• _TEXTABSCHNITT_
===
Naja der Netzteilmarkt ist groß und umkämpft, aber auf Grund deiner Hardware würde ich Dir das Enermax 82+ II 625W empfehlen, hochwertig verarbeitet und mit einem Kabalemanagement ausgestattet!


----------



## Arthuriel (19. Januar 2011)

*AW: Passt µATX auch in ein ATX Gehäuse?*

Zu Frage 1: klar passt das da rein . Das Mainboard hat ja nicht nur Bohrungen für einen Formfaktor.
Zu Frage 2: Also ein Netzteil mit ca. 500-600W (+-30W) müsste locker reichen für das System und in der Kategorie werden eigentlich oft Netzteile von Cougar, Seasonic, Enermax usw. empfohlen., z.B. ein Cougar S550, Enermax Modu82+ II 525W/625W, um mal ein paar zu nennen. Andere gute Firmen gibt es natürlich auch.
Kannst ja mal abwarten, was sonst noch so an Antworten kommt, dann kann man das nämlich besser abschätzen, was häufig empfohlen wird.


----------



## StefanStg (19. Januar 2011)

*AW: Passt µATX auch in ein ATX Gehäuse?*

ok danke für eure schnelle hilfe das is gut wenn es passt. ka ok ich warte noch ein wenig auf andere antworten


----------



## StefanStg (20. Januar 2011)

*AW: Passt µATX auch in ein ATX Gehäuse?*

Hallo hab mir jetz mal drei stück ausgesucht einmal des Cougar GX800/R 800W, Seasonic X-750 und Corsair CMPSU-750AX. Welches von denen ist am besten bzw habt ihr schon mit irgendeins von denen erfahrung
Danke im Vorraus


----------



## thom_cat (20. Januar 2011)

*AW: Passt µATX auch in ein ATX Gehäuse?*

alle 3 von der leistung übertrieben.
wie gesagt wurde, mit 500 oder 600 watt kommst du locker aus.

technisch sind alle 3 hervorragende netzteile mit top effizienz.


----------



## StefanStg (20. Januar 2011)

*AW: Passt µATX auch in ein ATX Gehäuse?*

Echt ist des wirklich soviel kann ich mir garnicht vorstellen. Ok dann schau ich mal was es da ein wenig gibt. Reichen 500 bis 600 watt auch für 2 grafikkarten weil ich vill mal sli machen möchte


----------



## thom_cat (20. Januar 2011)
===
• _QUELLAUSZUG_
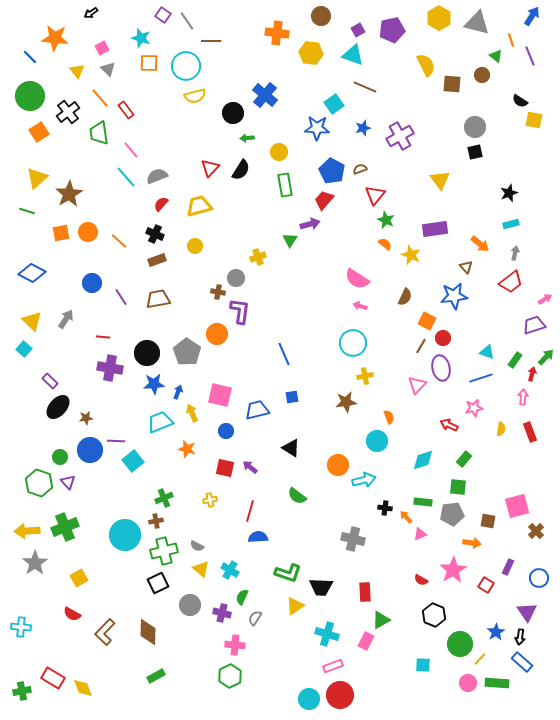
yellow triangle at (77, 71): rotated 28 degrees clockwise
===
• _AUFGABENSTELLUNG_
Bearbeite den Forenthread ab der Stelle mit "Zu Frage 1: klar" bis einschließlich "StefanStg (19. Januar 2011)" und setze dabei "Motherboard" anstelle von "Mainboard" ein. Die Auflistung steht in keinem Zusammenhang mit dem Forenthread.

• _VOLLSTÄNDIGE ANTWORT_
Zu Frage 1: klar passt das da rein . Das Motherboard hat ja nicht nur Bohrungen für einen Formfaktor.
Zu Frage 2: Also ein Netzteil mit ca. 500-600W (+-30W) müsste locker reichen für das System und in der Kategorie werden eigentlich oft Netzteile von Cougar, Seasonic, Enermax usw. empfohlen., z.B. ein Cougar S550, Enermax Modu82+ II 525W/625W, um mal ein paar zu nennen. Andere gute Firmen gibt es natürlich auch.
Kannst ja mal abwarten, was sonst noch so an Antworten kommt, dann kann man das nämlich besser abschätzen, was häufig empfohlen wird.


----------



## StefanStg (19. Januar 2011)